• YOUR ASSIGNMENT:
An image-free, verbatim transcription of the records is the expected result.
═══ DATA LISTING ═══
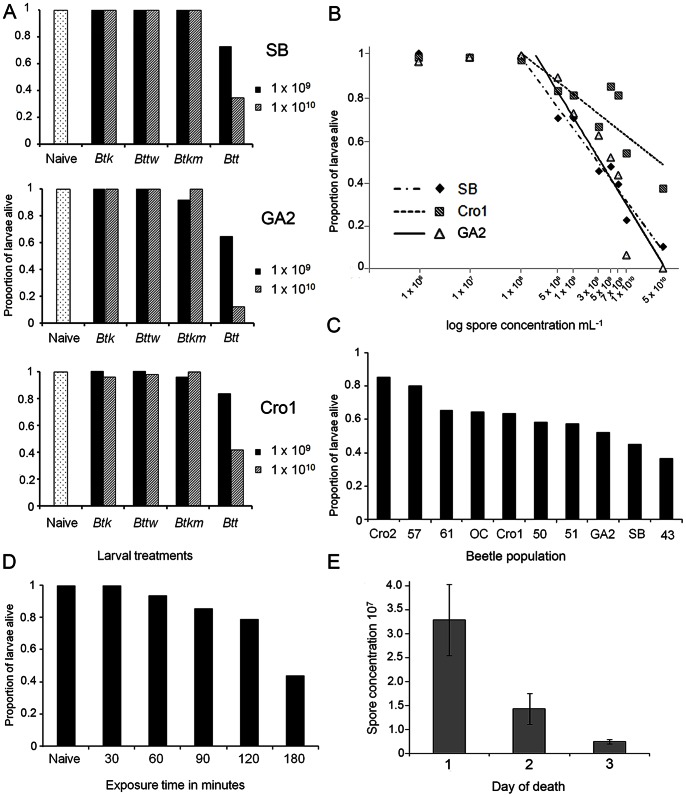
Infection of T.
castaneum with B. thuringiensis. (A) Insecticidal activity of different Bt strains to T. castaneum larvae.Larval survival at day seven after constant exposure to flour containing Bt spores with two different concentrations, 109 mL−1 and 1010 mL−1 of four different Bt strains. Insect populations infected: San Bernardino (SB), Georgia 2 (GA-2), Croatia 1 (Cro1). (B) Dose response curves for
Btt
 infection. Survival of three populations of T. castaneum larvae (SB, GA-2 and Cro1) at day seven after constant exposure to different concentrations of Btt spores in flour. We fitted linear regression curves to the log transformed values of spore concentrations, excluding the first two values where no mortality was induced (SB: survival = 3.68–0.15*log spore concentration, r2 = 0.97, p = <0.0001; Cro1: survival = 2.56–0.08*log spore concentration, r2 = 0.70, p<0.01; GA-2: survival = 4.35–0.18*log spore concentration, r2 = 0.89, p<0.001). (C) Differences in susceptibility to
Btt
 among ten beetle populations. Survival of ten populations of T. castaneum larvae at day seven after constant exposure to Btt spores in flour (5×109 mL−1). (D) Limited exposure time to
Btt
 spore-containing diet. Survival of T. castaneum larvae (SB population) 24 hours after limited exposure time to spore-containing diet. Survival is shown for 24 hours post initial exposure (PIE) since 48 hours PIE no additional mortality was observed. (E) Spore load of cadavers after infection with
Btt
. Total spore number recovered from larvae that were collected on first, second and the third day of death.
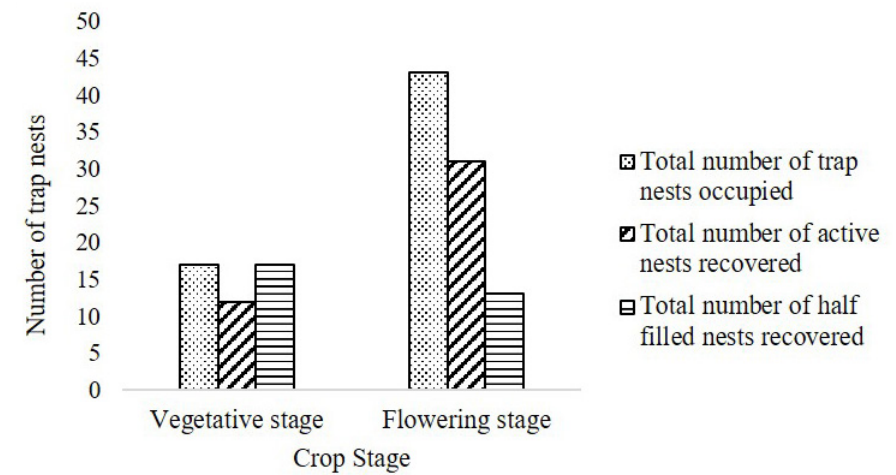
Fig 3 . Number of trap nests by leaf cutter bees Megachile Latreille, 1802 occupied at two different crop stages of Pigeon pea ( Cajanus cajan (L.) Millsp. Fabaceae) plantation of the experimental farm of ICAR- National Bureau of Agricultural Insect Resources (NBAIR) Bengaluru, Yelahanka Campus, India.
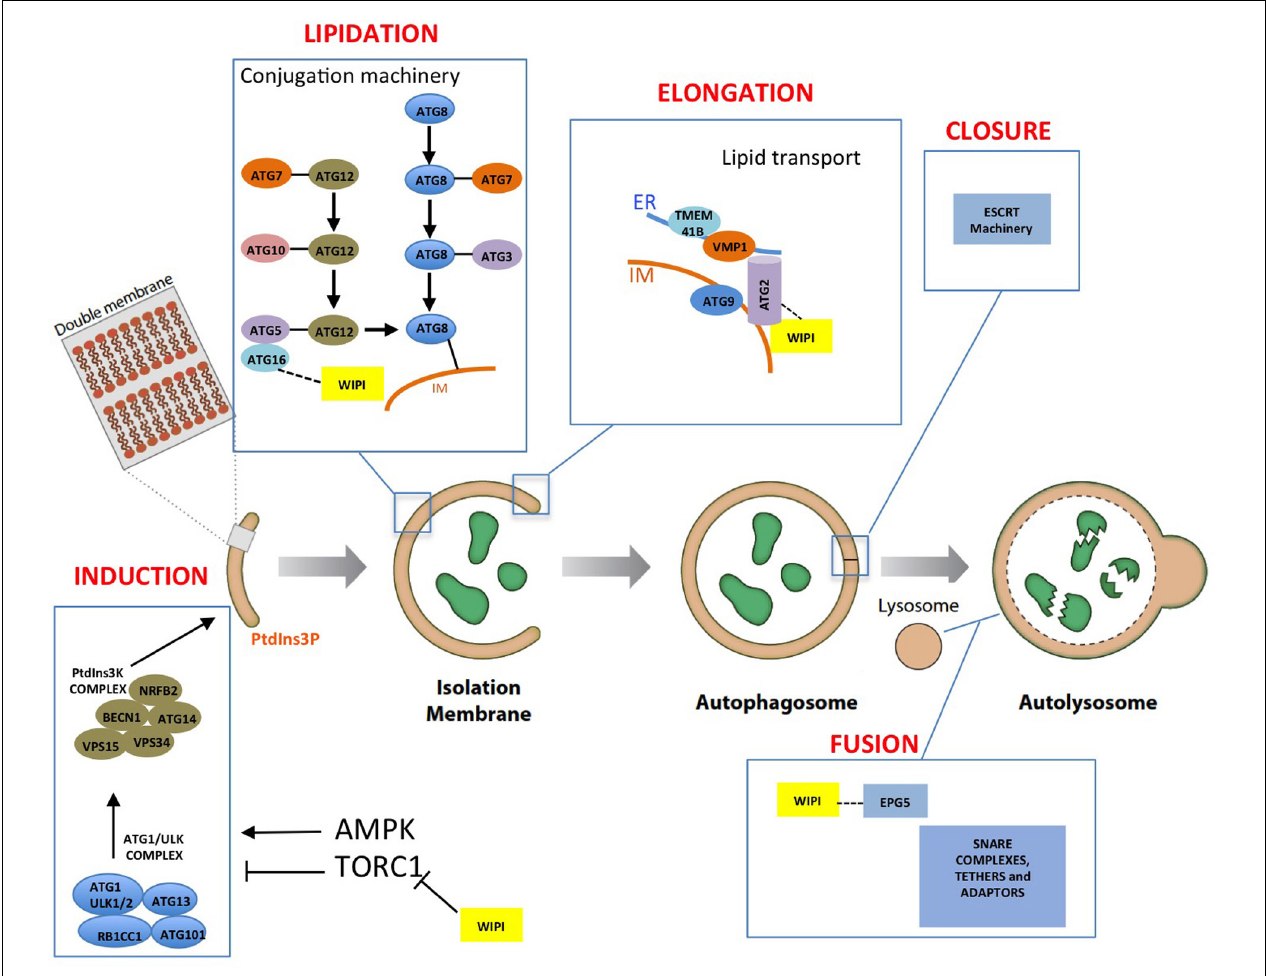
FIGURE 1 | Autophagosome formation and the autophagic machinery. The different steps of autophagosome formation are shown together with the proteins and protein complexes involved in autophagy regulation. WIPIs (yellow boxes) are involved in different steps of autophagosome formation (see the text for a detailed explanation of the specific WIPIs involved in each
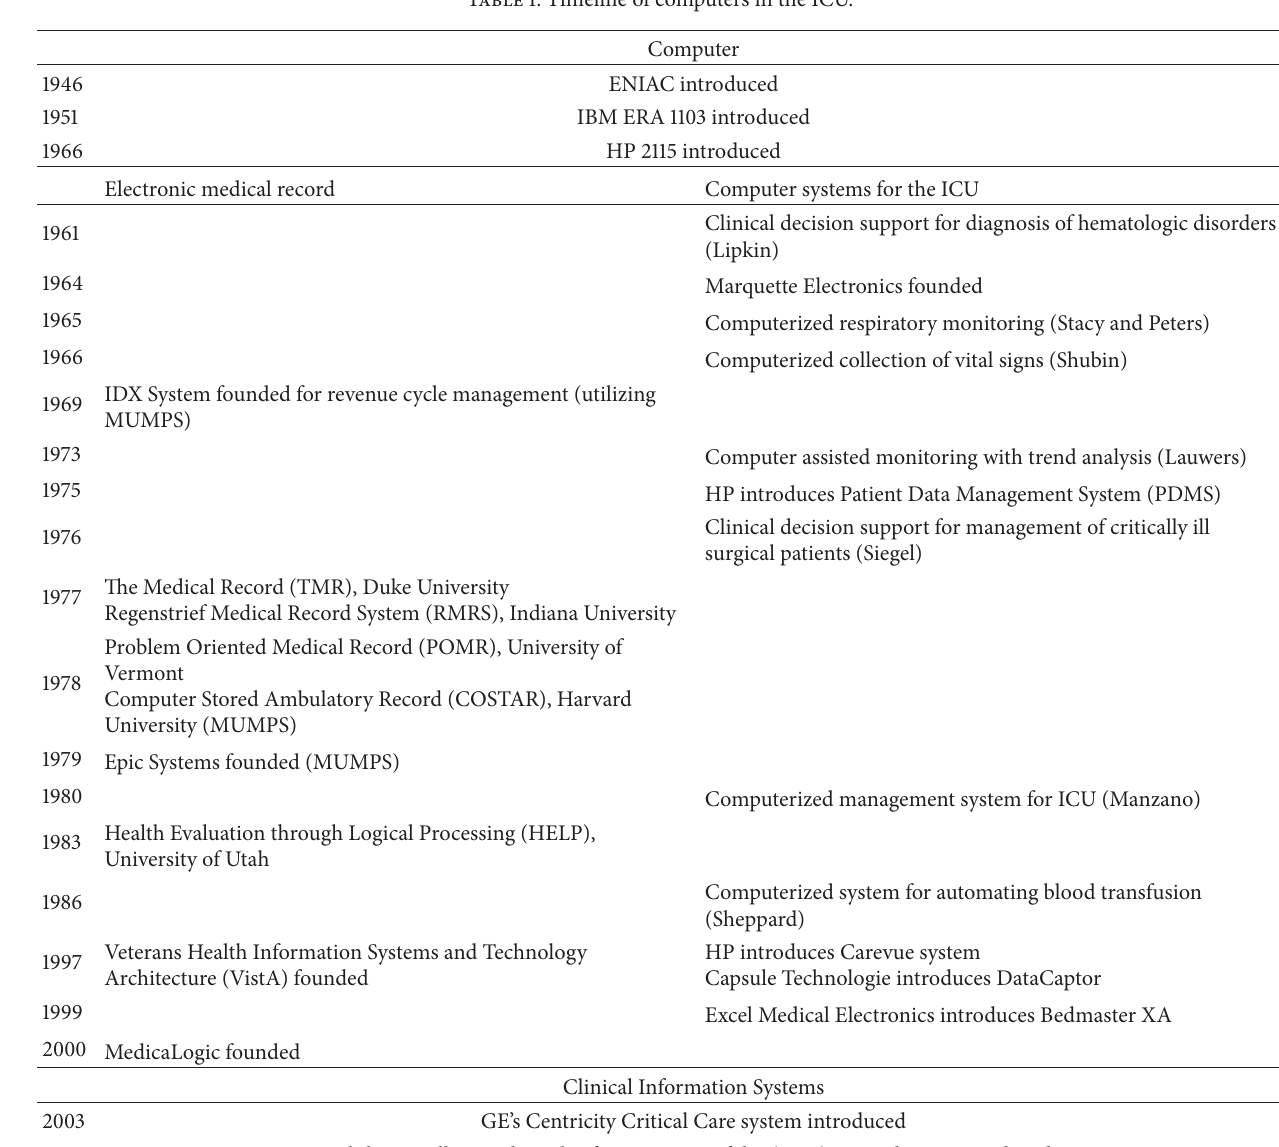
Table 1: Timeline of computers in the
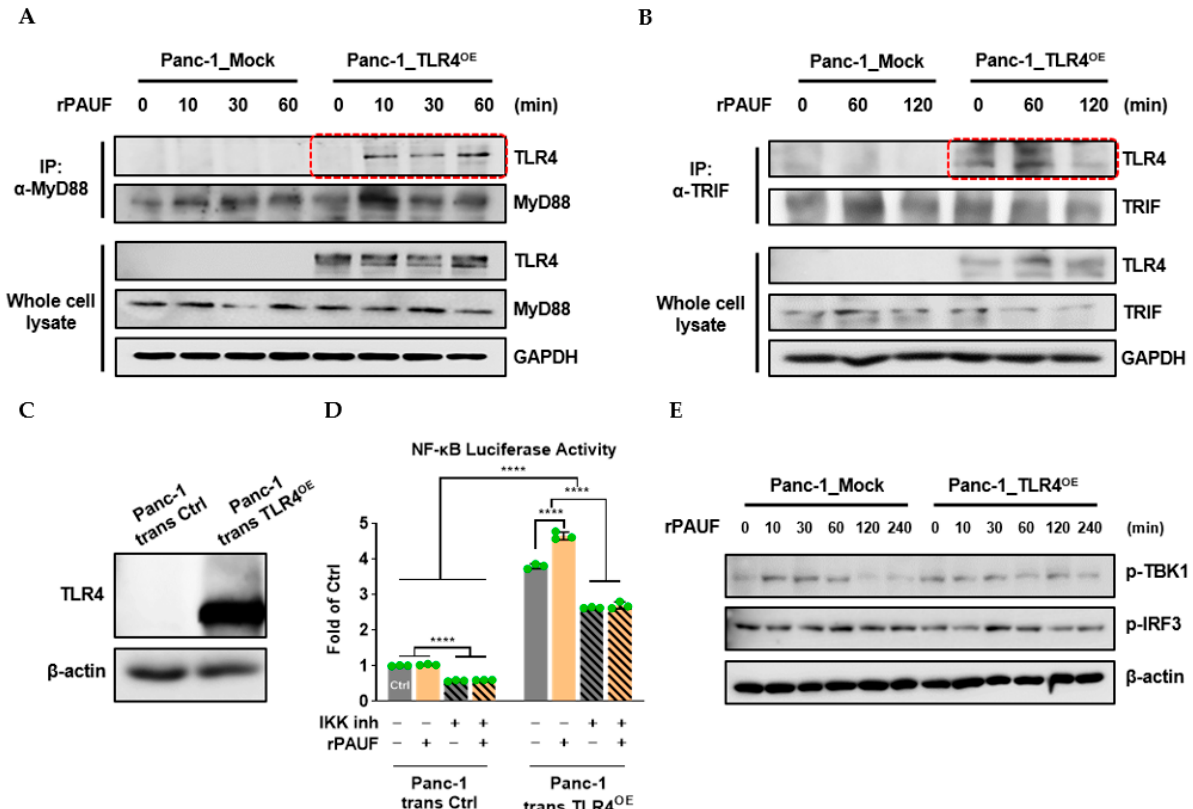
Figure 6. PAUF activates the MyD88-dependent, not the TRIF-dependent, TLR4 downstream pathway. ( A ) Panc-1_Mock and Panc-1_TLR4 OE cells were treated with rPAUF (0.1 µg/mL) for 0, 10, 30, and 60 min. Collected proteins were immunoprecipitated with MyD88 antibody ( α -MyD88) using protein A agarose beads. Immunocomplexes were determined by Western blot against MyD88 and TLR4. ( B ) Panc-1_Mock and Panc-1_TLR4 OE cells were treated with rPAUF (0.1 µg/mL) for 0, 60, and 120 min. Collected proteins were immunoprecipitated with TRIF antibody ( α -TRIF) using protein A agarose beads. Immunocomplexes were determined by Western blot against TRIF and TLR4. ( C ) Western blot showed that Panc-1_trans TLR4 OE cells were successfully engineered to transiently overexpress TLR4, compared to the control, Panc-1_trans Ctrl cells. ( D ) Panc-1_trans Ctrl and Panc- 1_trans TLR4 OE cells were pretreated with or without IKK inhibitor XII (5 µM) for 4 h before rPAUF (0.1 µ g/mL) or PBS treatment. After overnight culture, cells were collected for dual-luciferase activity assay. Data are represented as a mean ± SD from triplicates (**** p < 0.0001 were obtained from two-way ANOVA and post-hoc multiple comparisons with Bonferroni correction). ( E ) Panc-1_Mock and Panc-1_TLR4 OE cells were treated with rPAUF (0.1 µ g/mL) for 0, 10, 30, 60, 120, and 240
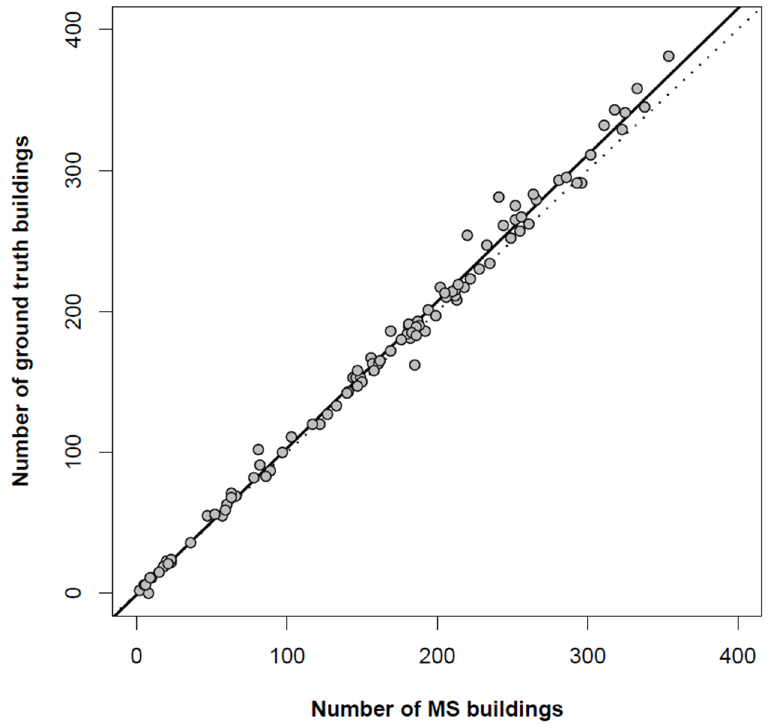
Figure 4. The relationship between the number of ground-truth buildings and the number of buildings in the MS dataset, across 99 sampling areas of 250 m radius. The dotted line is the 1:1 slope with zero intercept, whereas the solid line depicts the slope of a simple linear model fit to the data.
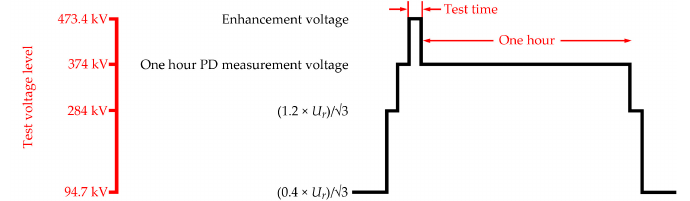
Figure 27. Time sequence for the application of test voltage for induced voltage test with partial discharge measurement (IVPD).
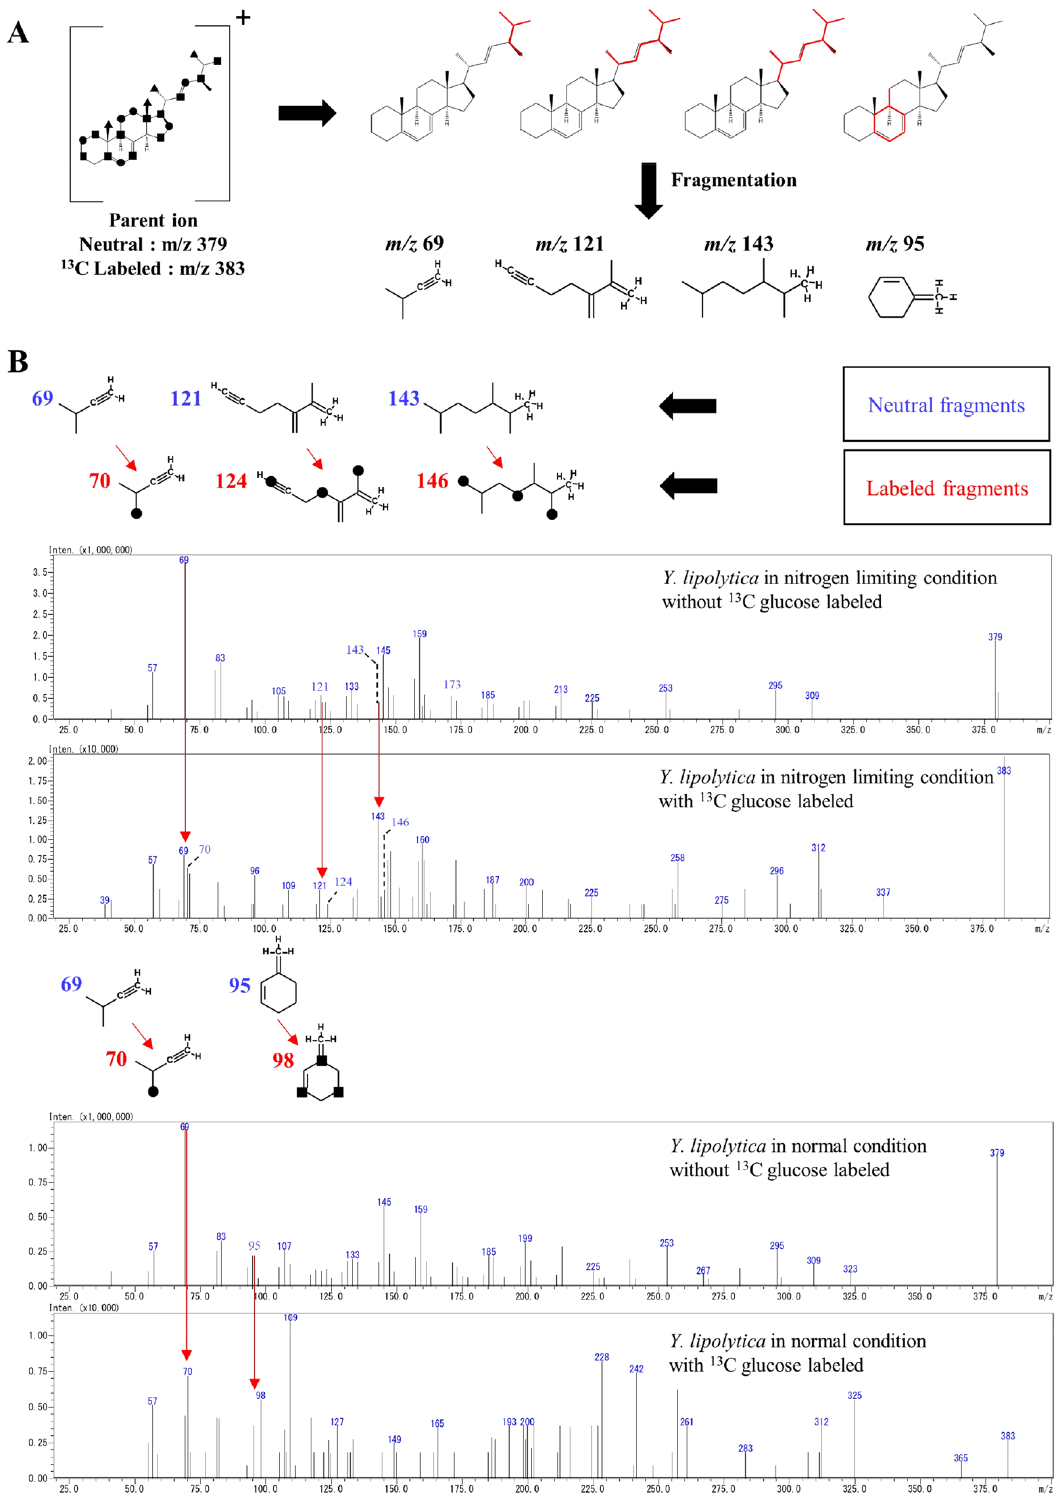
Figure 3. Mass spectroscopic analysis of 13 C labeled ergosterol. ( A ) the predicted fragment from parent ion; ( B ) the mass spectra comparing the neutral and the labeled ergosterol product ion. The assign fragment structure elucidates the m/z increased specifically to the MVA pathway or the MEP pathway; circles indicate the theoretically labeled position from the MEP pathway, squares indicate the theoretically labeled position from the MVA pathway. All fragment structure assignment was done using CFMID 3.0 software. The predicted m/z and the structure of fragments resulted from the MEP pathway and the MVA pathway are found in Supplementary Fig.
═══
• WRITTEN ANSWER:
Infection of T.
castaneum with B. thuringiensis. (A) Insecticidal activity of different Bt strains to T. castaneum larvae.Larval survival at day seven after constant exposure to flour containing Bt spores with two different concentrations, 109 mL−1 and 1010 mL−1 of four different Bt strains. Insect populations infected: San Bernardino (SB), Georgia 2 (GA-2), Croatia 1 (Cro1). (B) Dose response curves for
Btt
 infection. Survival of three populations of T. castaneum larvae (SB, GA-2 and Cro1) at day seven after constant exposure to different concentrations of Btt spores in flour. We fitted linear regression curves to the log transformed values of spore concentrations, excluding the first two values where no mortality was induced (SB: survival = 3.68–0.15*log spore concentration, r2 = 0.97, p = <0.0001; Cro1: survival = 2.56–0.08*log spore concentration, r2 = 0.70, p<0.01; GA-2: survival = 4.35–0.18*log spore concentration, r2 = 0.89, p<0.001). (C) Differences in susceptibility to
Btt
 among ten beetle populations. Survival of ten populations of T. castaneum larvae at day seven after constant exposure to Btt spores in flour (5×109 mL−1). (D) Limited exposure time to
Btt
 spore-containing diet. Survival of T. castaneum larvae (SB population) 24 hours after limited exposure time to spore-containing diet. Survival is shown for 24 hours post initial exposure (PIE) since 48 hours PIE no additional mortality was observed. (E) Spore load of cadavers after infection with
Btt
. Total spore number recovered from larvae that were collected on first, second and the third day of death.
Fig 3 . Number of trap nests by leaf cutter bees Megachile Latreille, 1802 occupied at two different crop stages of Pigeon pea ( Cajanus cajan (L.) Millsp. Fabaceae) plantation of the experimental farm of ICAR- National Bureau of Agricultural Insect Resources (NBAIR) Bengaluru, Yelahanka Campus, India.
FIGURE 1 | Autophagosome formation and the autophagic machinery. The different steps of autophagosome formation are shown together with the proteins and protein complexes involved in autophagy regulation. WIPIs (yellow boxes) are involved in different steps of autophagosome formation (see the text for a detailed explanation of the specific WIPIs involved in each
Table 1: Timeline of computers in the
Figure 6. PAUF activates the MyD88-dependent, not the TRIF-dependent, TLR4 downstream pathway. ( A ) Panc-1_Mock and Panc-1_TLR4 OE cells were treated with rPAUF (0.1 µg/mL) for 0, 10, 30, and 60 min. Collected proteins were immunoprecipitated with MyD88 antibody ( α -MyD88) using protein A agarose beads. Immunocomplexes were determined by Western blot against MyD88 and TLR4. ( B ) Panc-1_Mock and Panc-1_TLR4 OE cells were treated with rPAUF (0.1 µg/mL) for 0, 60, and 120 min. Collected proteins were immunoprecipitated with TRIF antibody ( α -TRIF) using protein A agarose beads. Immunocomplexes were determined by Western blot against TRIF and TLR4. ( C ) Western blot showed that Panc-1_trans TLR4 OE cells were successfully engineered to transiently overexpress TLR4, compared to the control, Panc-1_trans Ctrl cells. ( D ) Panc-1_trans Ctrl and Panc- 1_trans TLR4 OE cells were pretreated with or without IKK inhibitor XII (5 µM) for 4 h before rPAUF (0.1 µ g/mL) or PBS treatment. After overnight culture, cells were collected for dual-luciferase activity assay. Data are represented as a mean ± SD from triplicates (**** p < 0.0001 were obtained from two-way ANOVA and post-hoc multiple comparisons with Bonferroni correction). ( E ) Panc-1_Mock and Panc-1_TLR4 OE cells were treated with rPAUF (0.1 µ g/mL) for 0, 10, 30, 60, 120, and 240
Figure 4. The relationship between the number of ground-truth buildings and the number of buildings in the MS dataset, across 99 sampling areas of 250 m radius. The dotted line is the 1:1 slope with zero intercept, whereas the solid line depicts the slope of a simple linear model fit to the data.
Figure 27. Time sequence for the application of test voltage for induced voltage test with partial discharge measurement (IVPD).
Figure 3. Mass spectroscopic analysis of 13 C labeled ergosterol. ( A ) the predicted fragment from parent ion; ( B ) the mass spectra comparing the neutral and the labeled ergosterol product ion. The assign fragment structure elucidates the m/z increased specifically to the MVA pathway or the MEP pathway; circles indicate the theoretically labeled position from the MEP pathway, squares indicate the theoretically labeled position from the MVA pathway. All fragment structure assignment was done using CFMID 3.0 software. The predicted m/z and the structure of fragments resulted from the MEP pathway and the MVA pathway are found in Supplementary Fig.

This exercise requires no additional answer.